Record extracts Start Marker

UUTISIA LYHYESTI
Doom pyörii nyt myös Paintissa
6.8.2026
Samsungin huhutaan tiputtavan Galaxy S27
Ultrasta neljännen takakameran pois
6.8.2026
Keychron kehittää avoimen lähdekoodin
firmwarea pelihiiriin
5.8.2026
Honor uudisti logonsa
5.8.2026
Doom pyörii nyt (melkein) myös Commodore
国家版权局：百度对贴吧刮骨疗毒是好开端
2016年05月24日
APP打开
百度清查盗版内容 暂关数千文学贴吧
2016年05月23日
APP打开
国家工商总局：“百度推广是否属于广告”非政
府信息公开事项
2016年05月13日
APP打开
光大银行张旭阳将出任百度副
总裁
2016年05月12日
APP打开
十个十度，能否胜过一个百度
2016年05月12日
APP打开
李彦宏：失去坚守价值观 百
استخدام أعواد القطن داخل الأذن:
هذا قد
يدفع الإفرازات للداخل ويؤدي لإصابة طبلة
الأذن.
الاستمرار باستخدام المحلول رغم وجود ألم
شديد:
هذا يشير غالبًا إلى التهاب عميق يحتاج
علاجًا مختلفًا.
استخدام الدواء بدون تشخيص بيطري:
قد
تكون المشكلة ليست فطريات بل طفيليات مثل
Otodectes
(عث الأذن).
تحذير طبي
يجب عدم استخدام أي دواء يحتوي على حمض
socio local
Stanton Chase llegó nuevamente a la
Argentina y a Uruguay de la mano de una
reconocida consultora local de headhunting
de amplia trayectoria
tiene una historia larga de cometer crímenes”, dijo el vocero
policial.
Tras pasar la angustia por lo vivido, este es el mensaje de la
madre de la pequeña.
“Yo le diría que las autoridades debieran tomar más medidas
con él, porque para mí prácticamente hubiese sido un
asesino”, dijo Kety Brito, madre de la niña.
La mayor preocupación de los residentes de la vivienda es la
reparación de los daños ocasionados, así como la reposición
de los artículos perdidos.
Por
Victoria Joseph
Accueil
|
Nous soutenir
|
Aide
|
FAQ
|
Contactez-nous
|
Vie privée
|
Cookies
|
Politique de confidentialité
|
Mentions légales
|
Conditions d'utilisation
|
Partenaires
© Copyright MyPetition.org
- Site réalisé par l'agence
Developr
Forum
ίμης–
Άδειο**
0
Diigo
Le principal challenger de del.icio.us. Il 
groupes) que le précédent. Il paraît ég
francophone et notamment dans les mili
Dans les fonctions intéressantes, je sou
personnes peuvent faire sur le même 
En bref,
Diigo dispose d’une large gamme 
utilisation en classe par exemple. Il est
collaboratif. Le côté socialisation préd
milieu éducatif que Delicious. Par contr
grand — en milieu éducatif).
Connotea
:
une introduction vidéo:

Record extracts End Marker

• _Your task_
Count the lines of the material that contain the word "Diigo", and reply with only that number.

• _Problem solution_
2